Lucina Fluellen, business manager for the physics department in Purdue's College of Science, accepted the challenge. Fluellen already had gleaned helpful advice from Butler's book "Become the CEO of You, Inc: A Pioneering Executive Shares Her Secrets for Career Success," and Butler reiterated her messages during the workshop.
"She really stressed the importance of making decisions rather than letting things happen to you, identifying partners and advocates, and following through," Fluellen says. "It resonated with me. I realized through conversations during the workshop that other Purdue employees face similar challenges and have similar goals, and I thought it would be great if those conversations continued."
Since then, Fluellen has helped coordinate ongoing monthly meetings to further discuss Butler's book and her keys to success, which include creating a vision, building a team, developing a plan and navigating your journey. The group has met twice since the February presentation, and the discussions are scheduled to continue through the end of the year.

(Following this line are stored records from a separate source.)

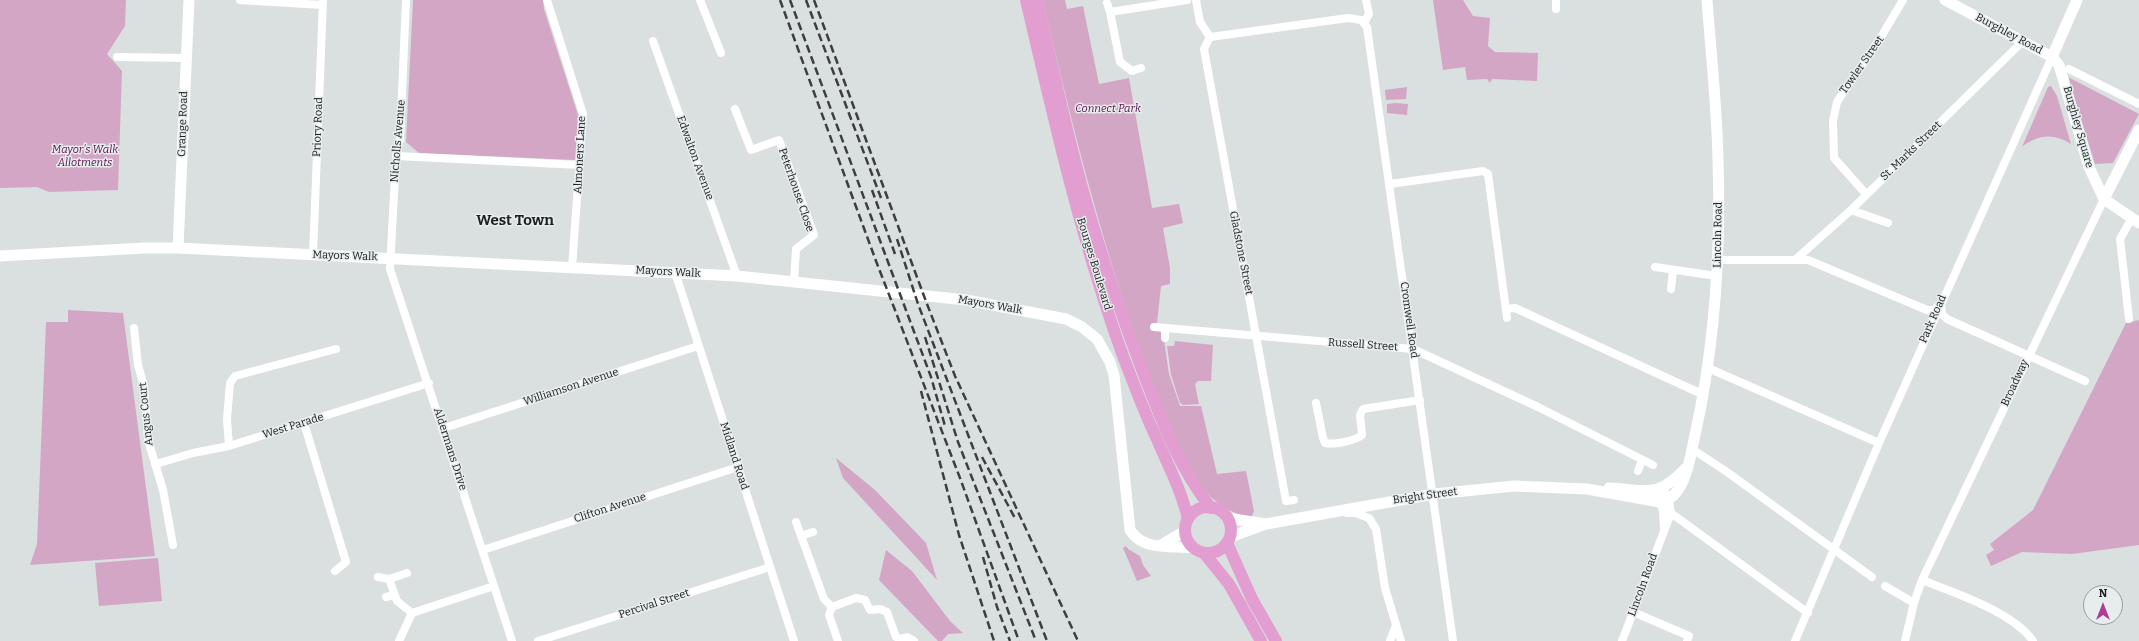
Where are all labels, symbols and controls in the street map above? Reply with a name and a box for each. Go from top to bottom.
street label: Burghley Road [1973,11,2045,57]
street label: Towler Street [1837,33,1887,97]
street label: Burghley Square [2060,85,2096,169]
street label: Grange Road [175,91,191,157]
street label: Priory Road [310,97,326,157]
street label: Nicholls Avenue [388,99,408,183]
park label: Connect Park [1075,102,1141,116]
street label: Edwalton Avenue [674,114,716,202]
street label: Almoners Lane [571,116,589,194]
street label: St. Marks Street [1878,119,1944,183]
park label: Mayor's Walk Allotments [52,143,118,169]
street label: Peterhouse Close [775,146,817,234]
street label: Lincoln Road [1711,202,1725,268]
street label: Gladstone Street [1226,210,1256,296]
district label: West Town [476,212,554,230]
street label: Bourges Boulevard [1074,216,1114,312]
street label: Mayors Walk [312,248,378,264]
street label: Mayors Walk [635,264,701,280]
street label: Cromwell Road [1397,281,1421,359]
street label: Mayors Walk [957,293,1023,317]
street label: Park Road [1917,293,1949,345]
street label: Russell Street [1328,336,1398,354]
street label: Broadway [1998,357,2032,409]
street label: Williamson Avenue [522,365,620,409]
street label: Angus Court [136,382,156,446]
street label: Aldermans Drive [430,406,470,492]
street label: West Parade [261,410,325,442]
street label: Midland Road [717,421,751,491]
street label: Bright Street [1392,485,1458,507]
street label: Clifton Avenue [572,490,648,526]
street label: Lincoln Road [1625,552,1661,618]
north arrow [2083,585,2123,625]
street label: Percival Street [617,586,691,622]
text: N [2099,587,2107,600]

Fluellen encourages others to join the conversation to help improve cross-campus dialogue, community and camaraderie.
"I've met some great people through these informal workshops, and I've become more aware about opportunities within the University, such as the Women's Resource Network and their book club," Fluellen says. "There isn't really one leader of the group; instead, we all act as each other's mentors by sharing our experiences, and we keep coming back to the book to explore ways we can initiate change and become more engaged."
Robin Shanks, APSAC chair for 2011-12, says he was impressed by Fluellen's initiative, and he hopes others will contact him or the current APSAC chair if they would like to participate in the ongoing discussions to further develop their potential.
"We're all responsible for our own personal and professional development, and this is a great way for Purdue employees to form new friendships and collaborate with others to discuss where you want to be and how to get there," Shanks says. "Lucy stepped up to coordinate these lunch-time discussions, and we've already seen a positive snowballing effect of connections and new perspectives as a result."